作業要求 |
請接續這段講述貨幣冷戰的文字,從最後一句之後往下寫。

給定文段 |
******

18.第18章 貨幣冷戰,拒絕美元就是拒絕和平(4)
新中國的建立,使得美國喪失了太平洋西岸最大的一塊美元佔領區。20世紀50年代初,蘇聯大規模對華援助,意味著中國工業化的進程將會大大加速,從而形成了對美元帝國的潛在威脅。
同時,蘇聯在中東的英鎊區也開始發動顛覆性的進攻。1956年,蘇伊士運河危機使英法在埃及的勢力受到美國的嚴重削弱,美國對英法一切旨在恢復帝國殖民體系的企圖,都毫不猶豫地採取嚴厲的制裁。但在打擊英法之後,美元還沒來得及進入,盧布卻以迅雷不及掩耳的速度撲了進來。到1958年,蘇聯已經在埃及、敘利亞和葉門打入了盧布的楔子。

******

資料清單 |

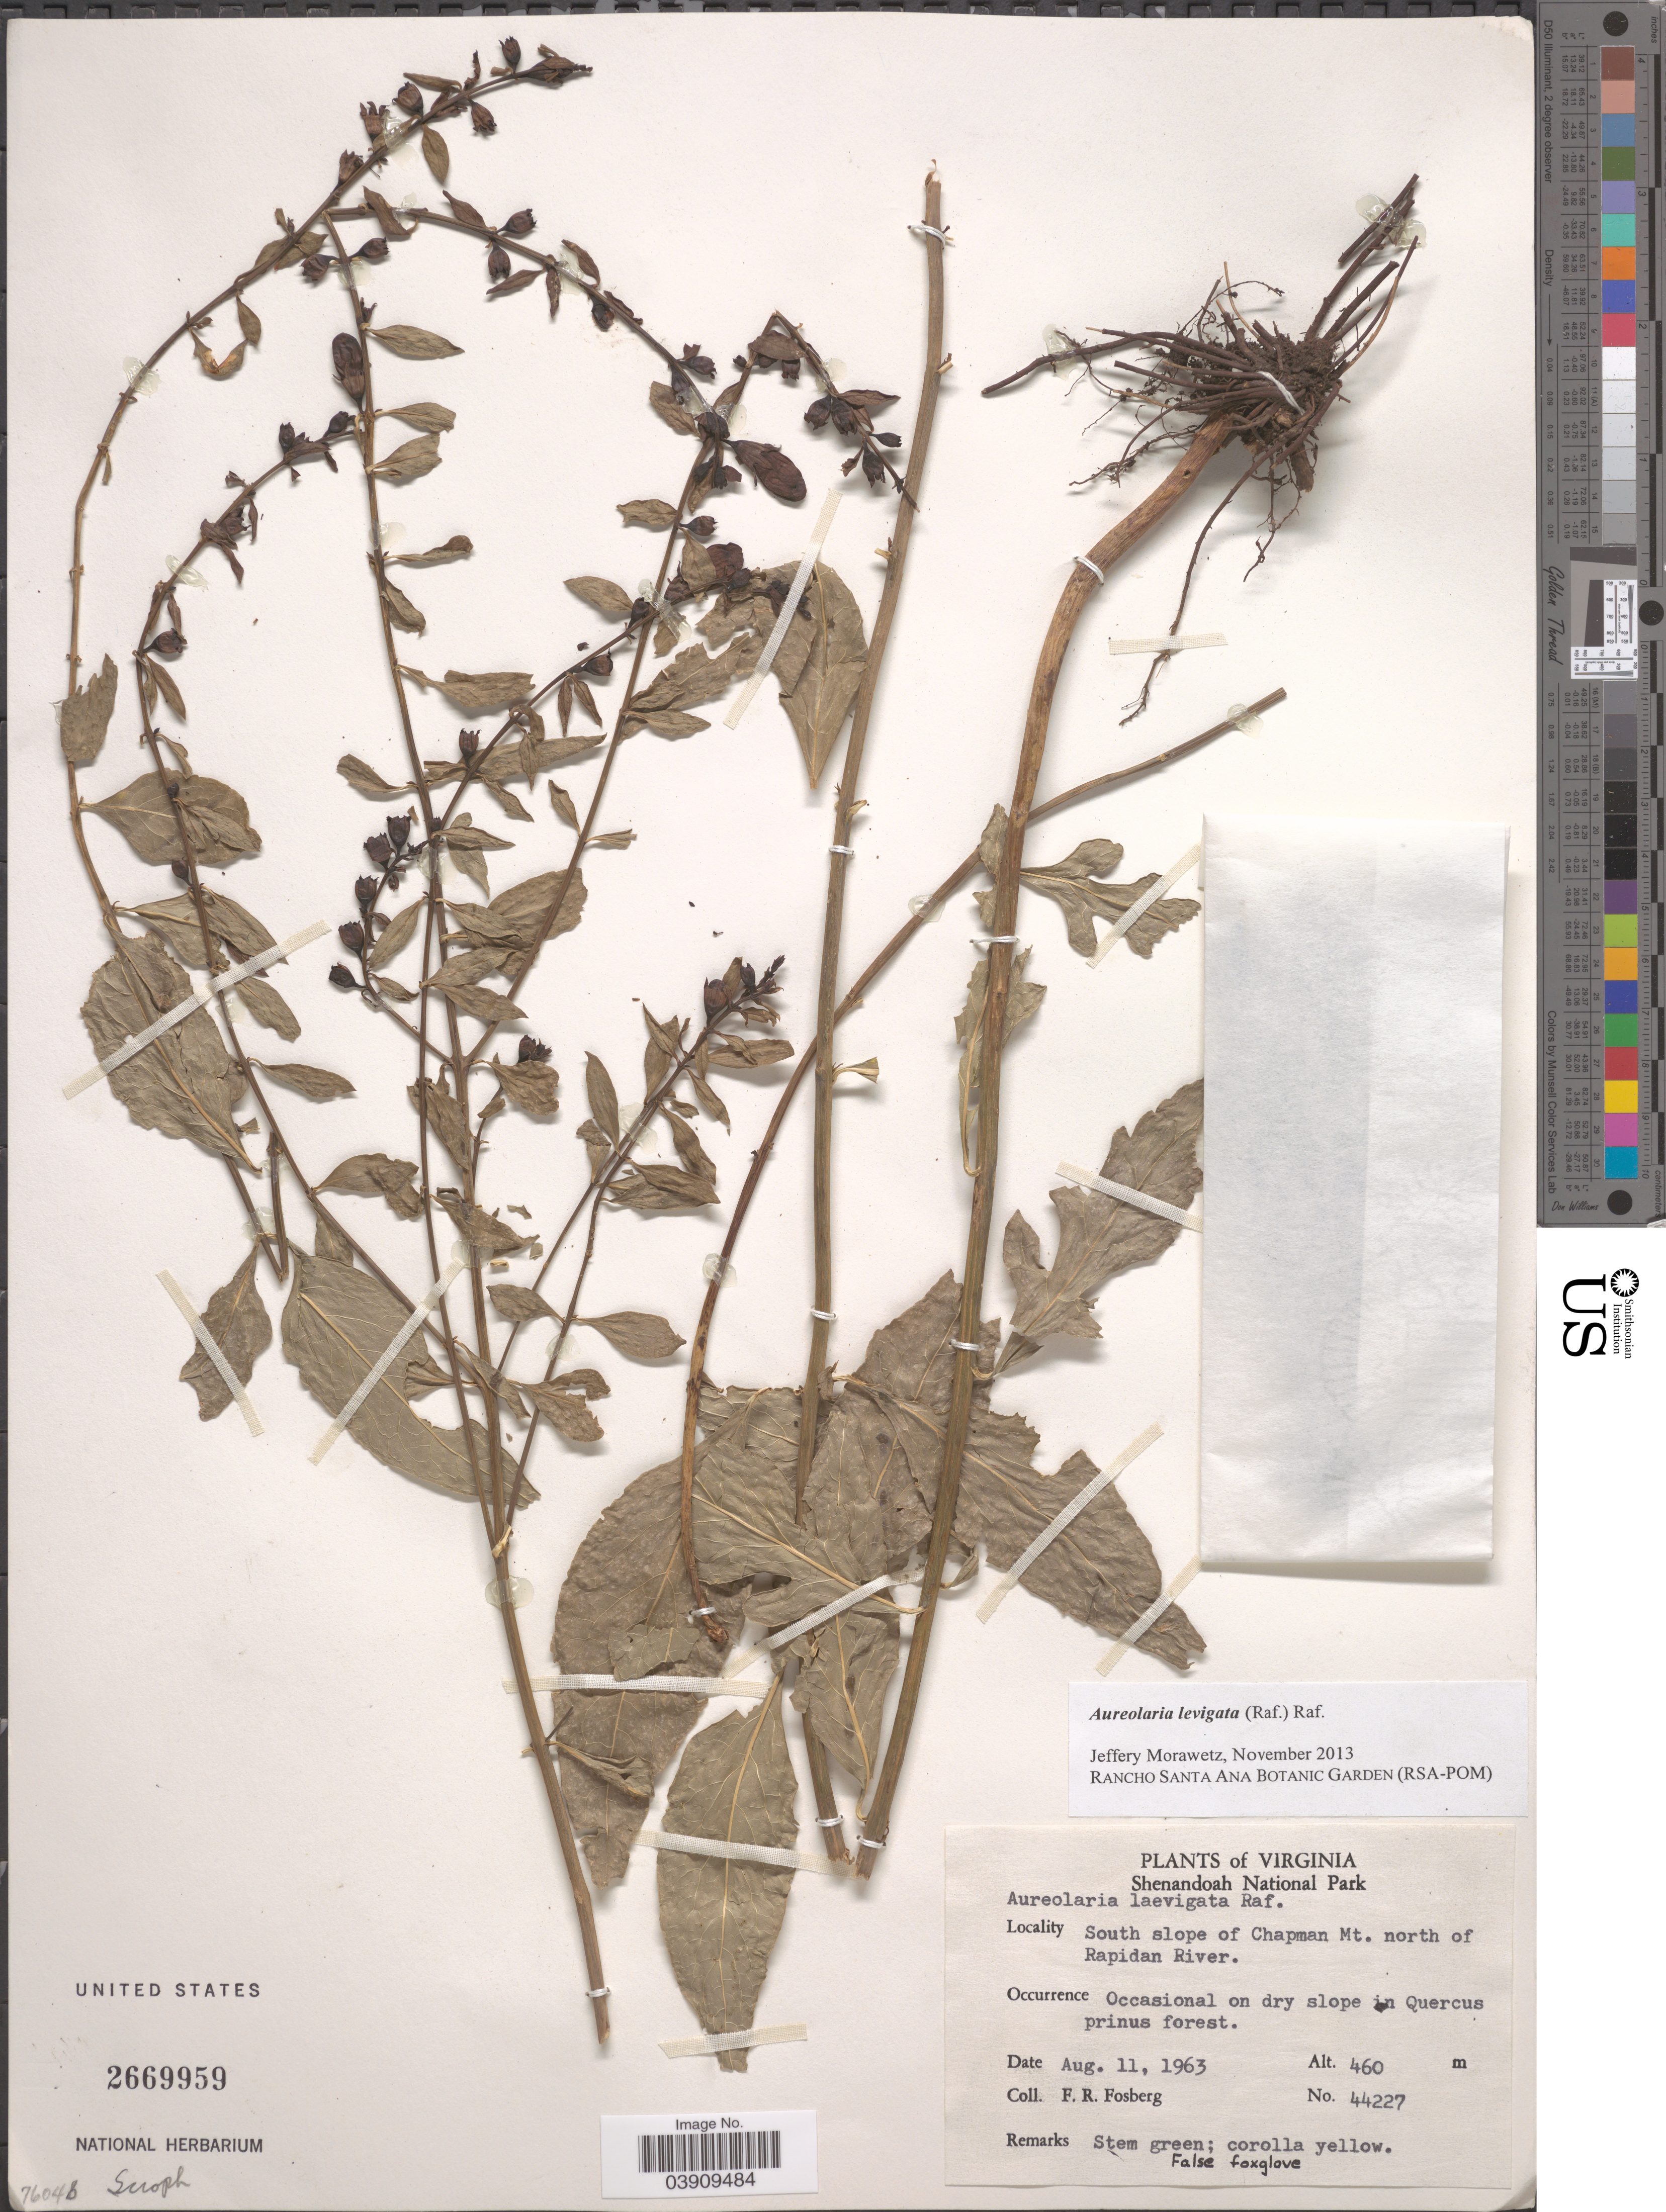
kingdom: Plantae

******

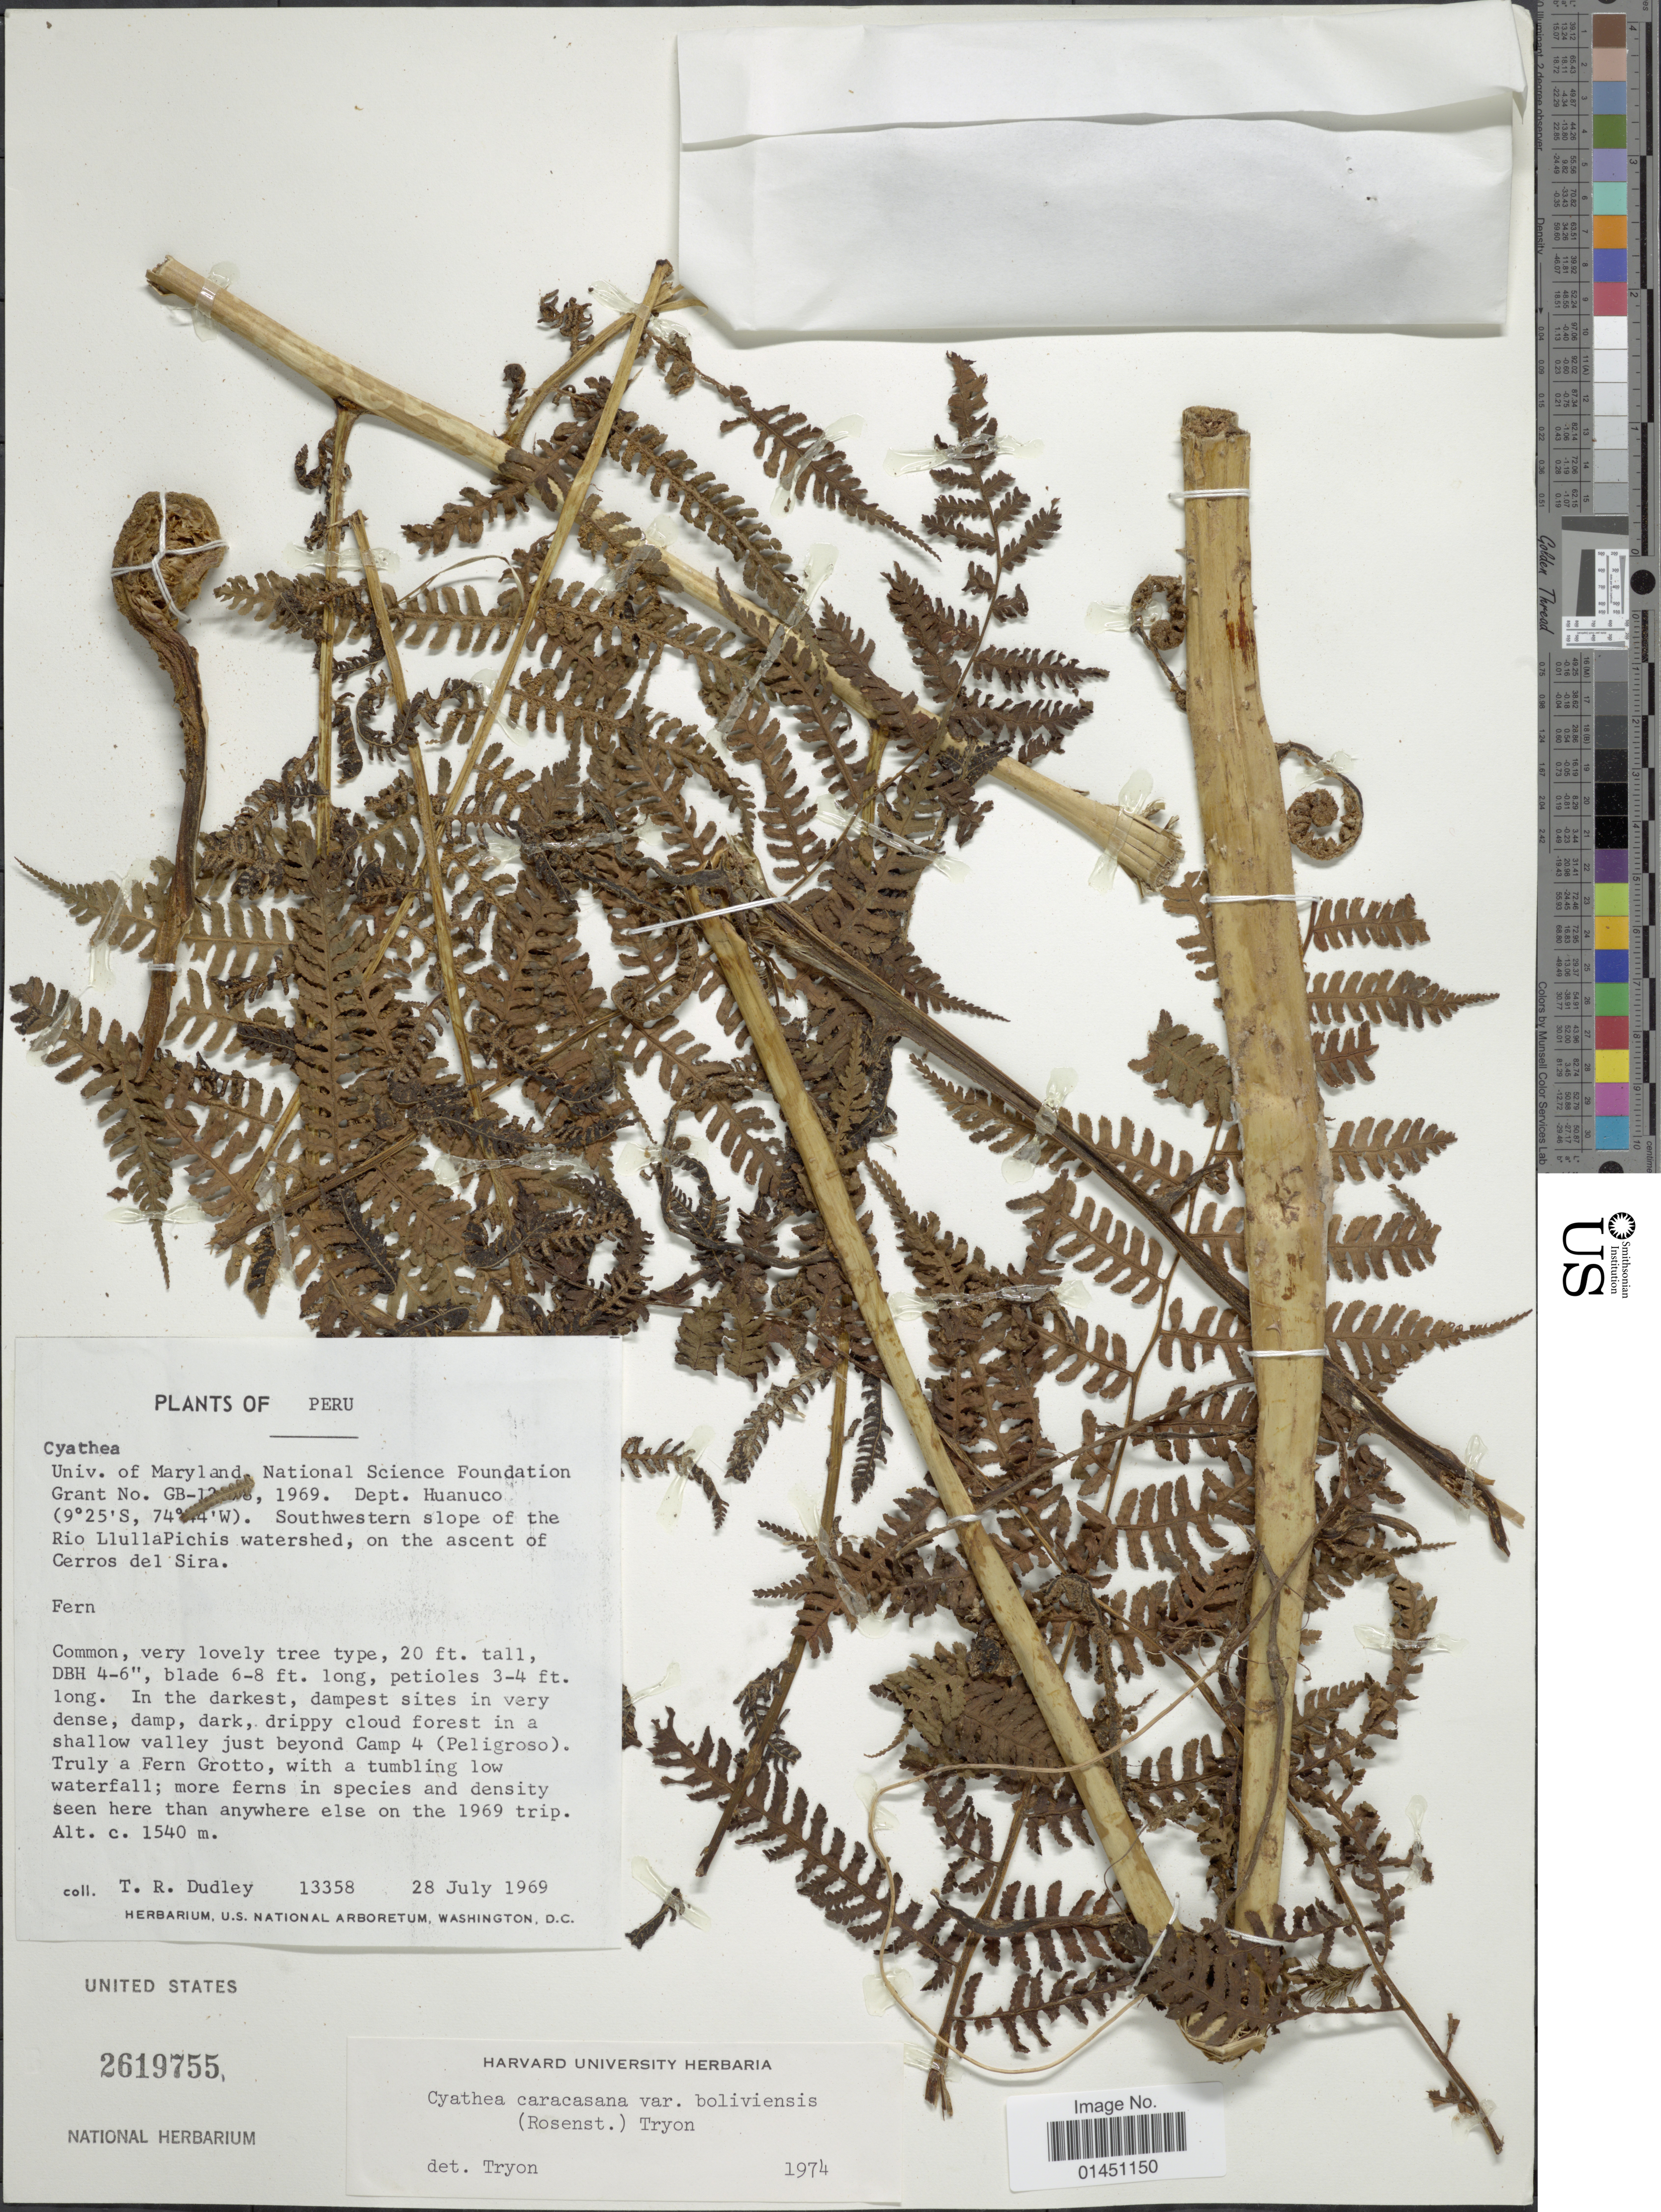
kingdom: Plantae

******

練習結果 |
對於埃及而言,盧布援助符合本國經濟發展的長期利益。埃及制訂了自己的五年計劃,涵蓋了整個現代經濟的各個領域,只要埃及需要,蘇聯就會提供幫助。當然,天下沒有免費的午餐,蘇聯不是搞慈善。既然美國通過布雷頓體系,建立起美元帝國,為了打破美元區的封鎖,蘇聯就必須建立自己的盧布帝國。經濟援助的核心,就是擴張盧布的勢力範圍,蠶食美元區的勢力。因此,蘇聯對埃及提供的是盧布長期貸款,價值1.78億美元,時限長達12年,利息僅為2.5%,比西方商業貸款低一半。為了佔領北非的盧布橋頭堡,蘇聯可謂不惜代價。在埃及的沙漠中,蘇聯現代化的石油鑽井已經開始生產,未來為埃及興建的石油精鍊廠的計劃也在如火如荼地展開。為了從經濟上將埃及納入盧布區,蘇聯還為埃及的主要出口創匯拳頭產品棉花,敞開了國內市場的大門,而此時埃及的棉花出口正被西方拒之門外,這對埃及可謂是雪中送炭。不僅如此,蘇聯還送來了埃及正急缺的糧食和燃油。埃及人覺得並不吃虧,它得到了寶貴的技術擴散,蘇聯的出口市場,急缺的重要物資,同時贏得了蘇聯的政治軍事保護。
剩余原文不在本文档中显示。